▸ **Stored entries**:
== Segment start ==

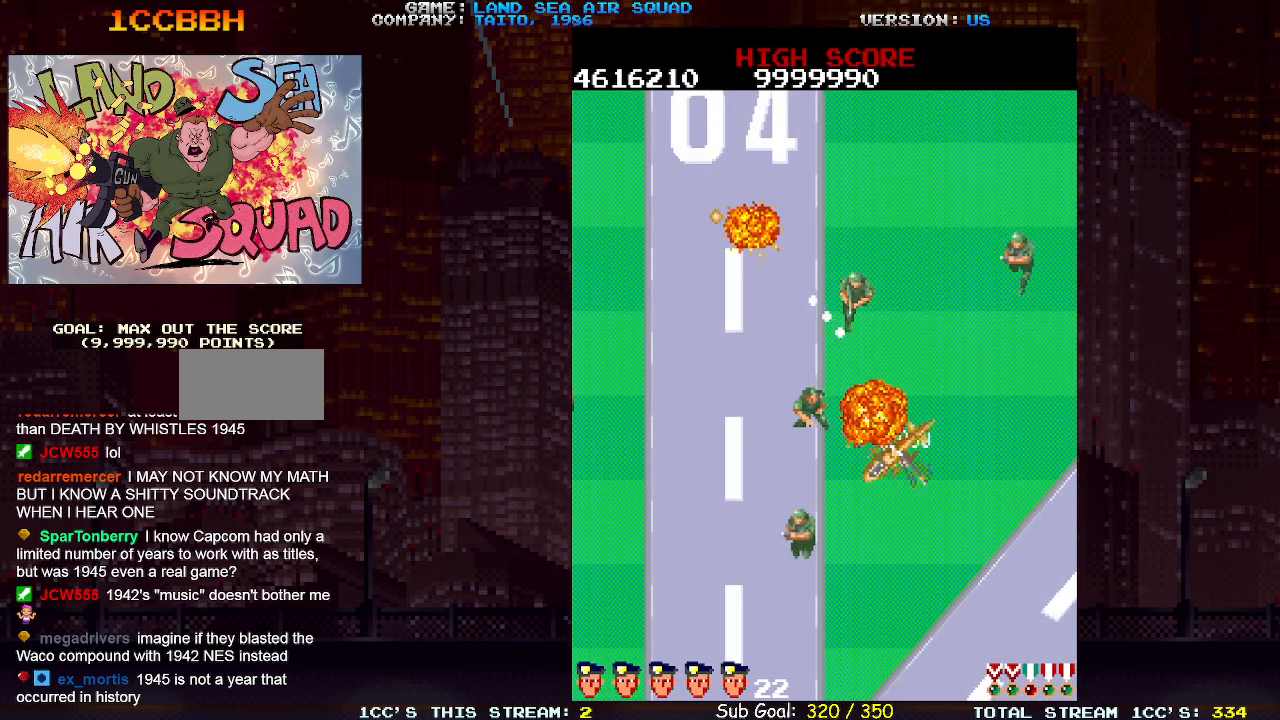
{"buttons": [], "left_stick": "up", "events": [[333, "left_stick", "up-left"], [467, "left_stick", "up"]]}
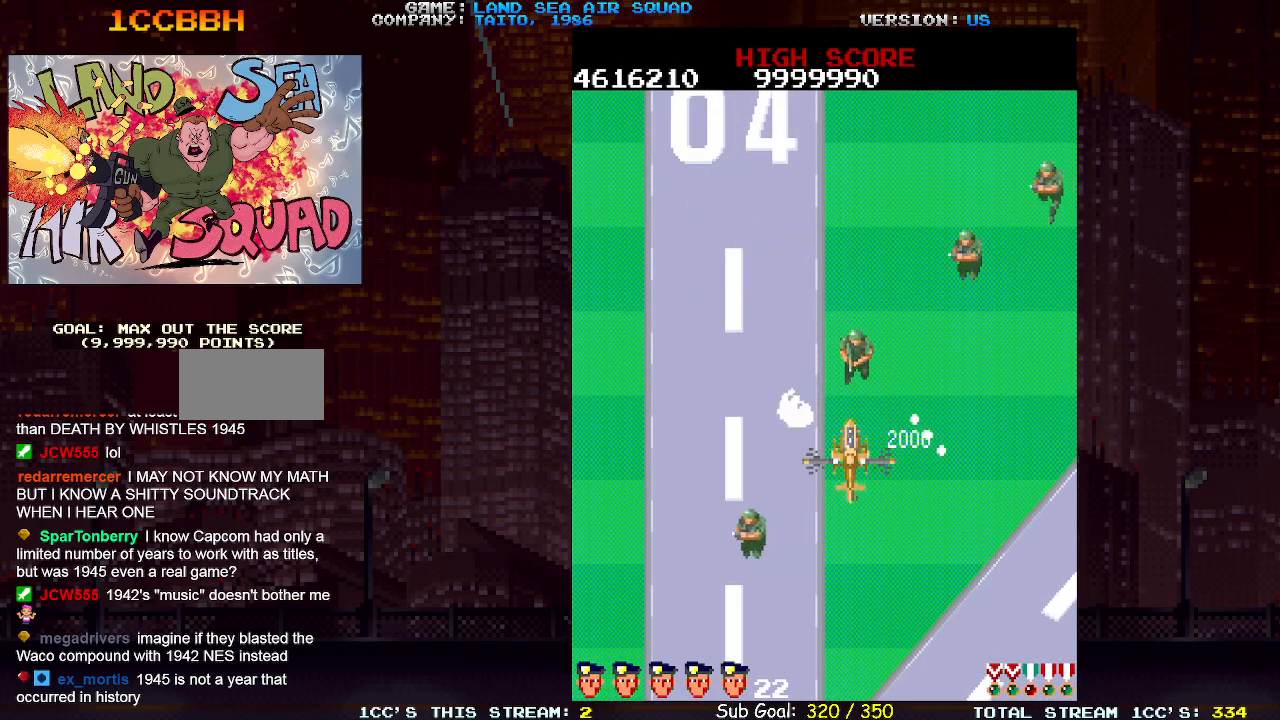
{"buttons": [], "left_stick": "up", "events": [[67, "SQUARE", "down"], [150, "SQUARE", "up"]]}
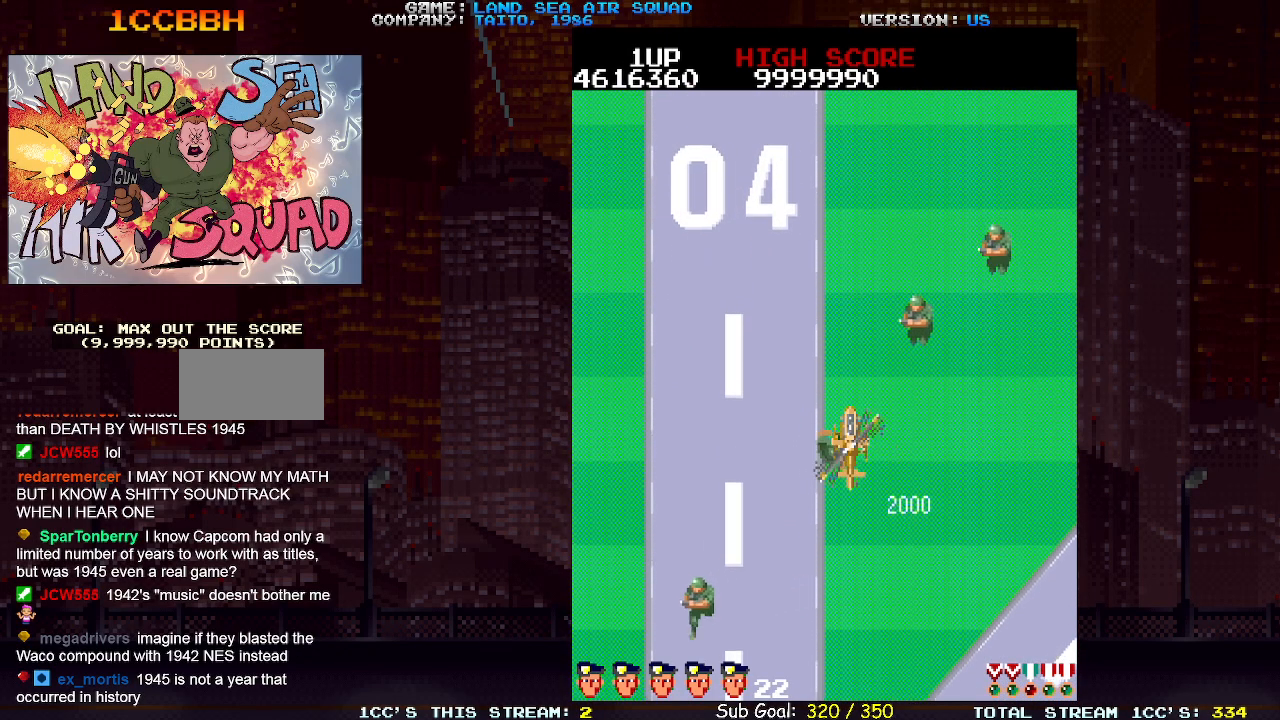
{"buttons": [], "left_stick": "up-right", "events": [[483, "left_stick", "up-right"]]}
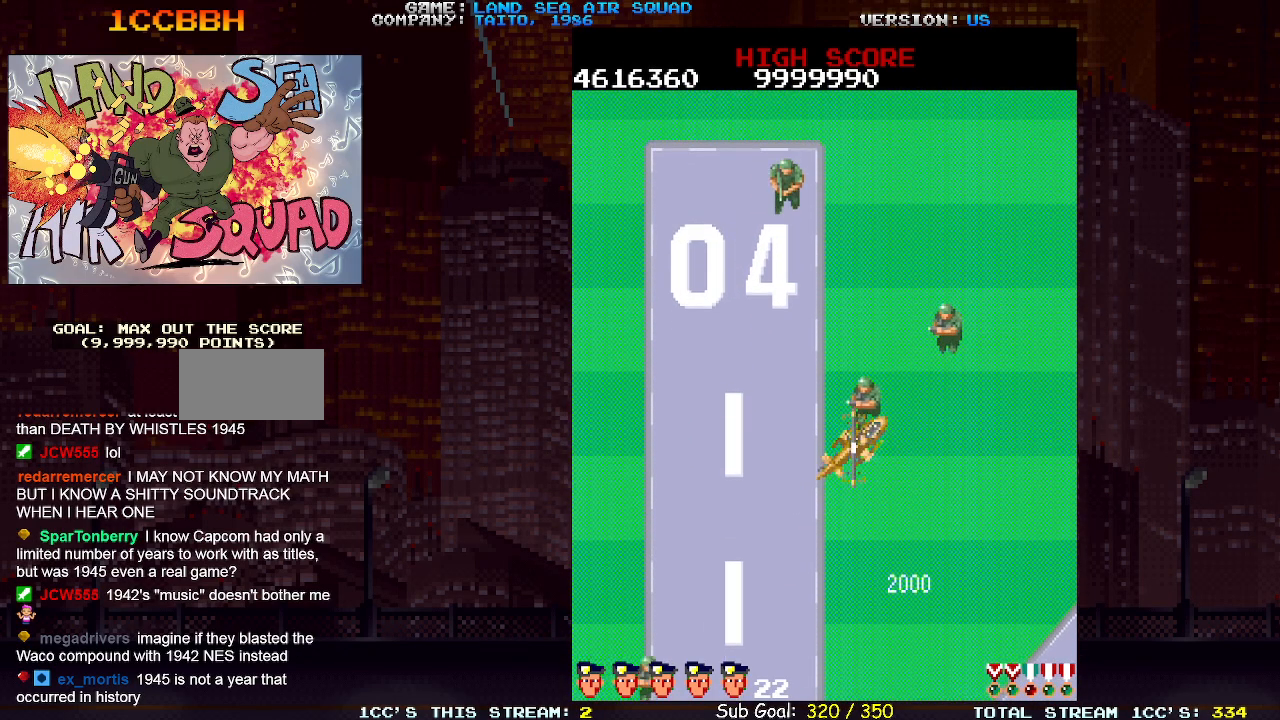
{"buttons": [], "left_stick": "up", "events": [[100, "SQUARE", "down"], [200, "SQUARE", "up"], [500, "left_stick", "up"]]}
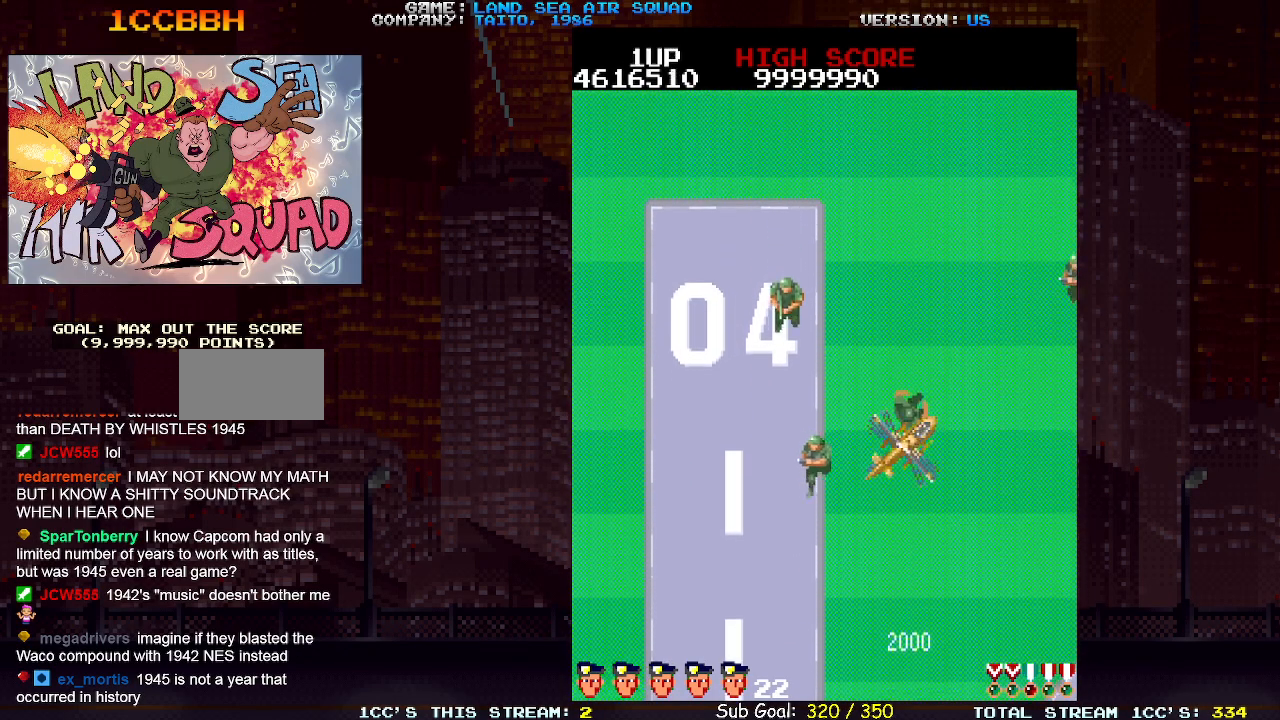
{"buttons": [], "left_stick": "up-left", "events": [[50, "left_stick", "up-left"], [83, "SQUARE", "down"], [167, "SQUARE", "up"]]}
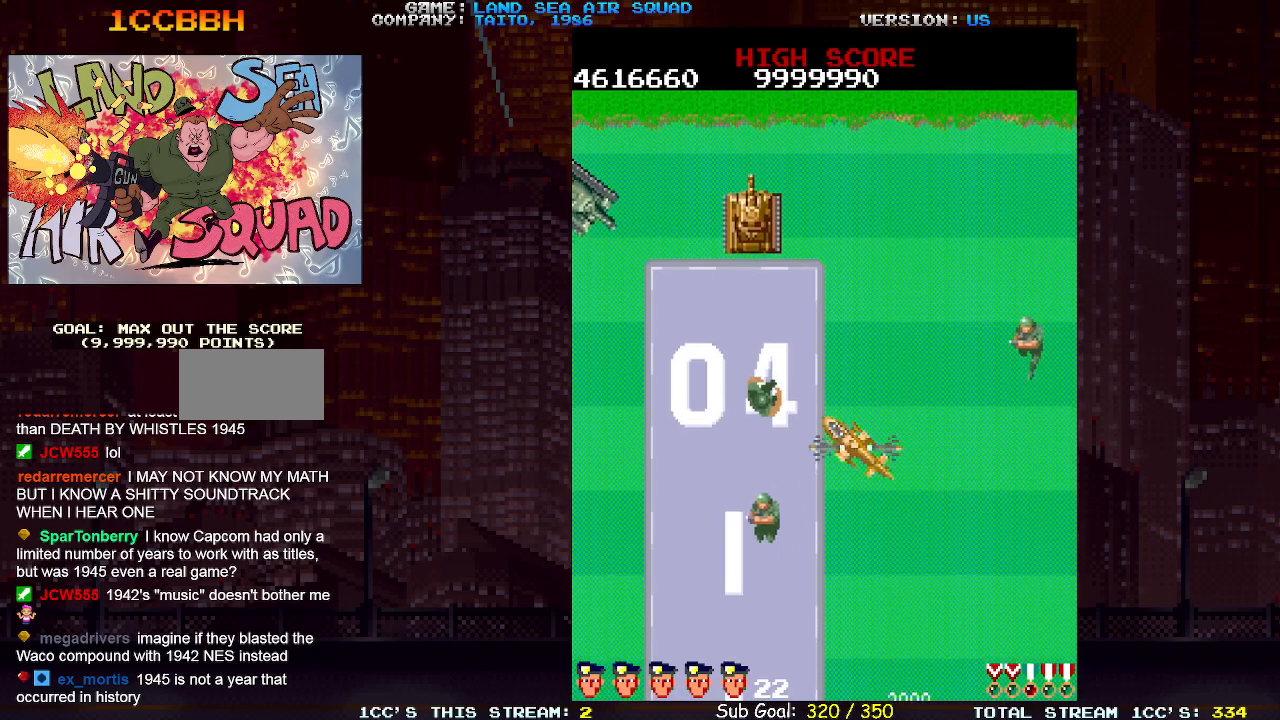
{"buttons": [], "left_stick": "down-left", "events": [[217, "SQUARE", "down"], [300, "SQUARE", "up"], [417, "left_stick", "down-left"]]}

== Segment end ==

▸ **Problem**:
Output nothing but the records above, word for word, with the pictures removed.

▸ **Expected output**:
{"buttons": [], "left_stick": "up", "events": [[333, "left_stick", "up-left"], [467, "left_stick", "up"]]}
{"buttons": [], "left_stick": "up", "events": [[67, "SQUARE", "down"], [150, "SQUARE", "up"]]}
{"buttons": [], "left_stick": "up-right", "events": [[483, "left_stick", "up-right"]]}
{"buttons": [], "left_stick": "up", "events": [[100, "SQUARE", "down"], [200, "SQUARE", "up"], [500, "left_stick", "up"]]}
{"buttons": [], "left_stick": "up-left", "events": [[50, "left_stick", "up-left"], [83, "SQUARE", "down"], [167, "SQUARE", "up"]]}
{"buttons": [], "left_stick": "down-left", "events": [[217, "SQUARE", "down"], [300, "SQUARE", "up"], [417, "left_stick", "down-left"]]}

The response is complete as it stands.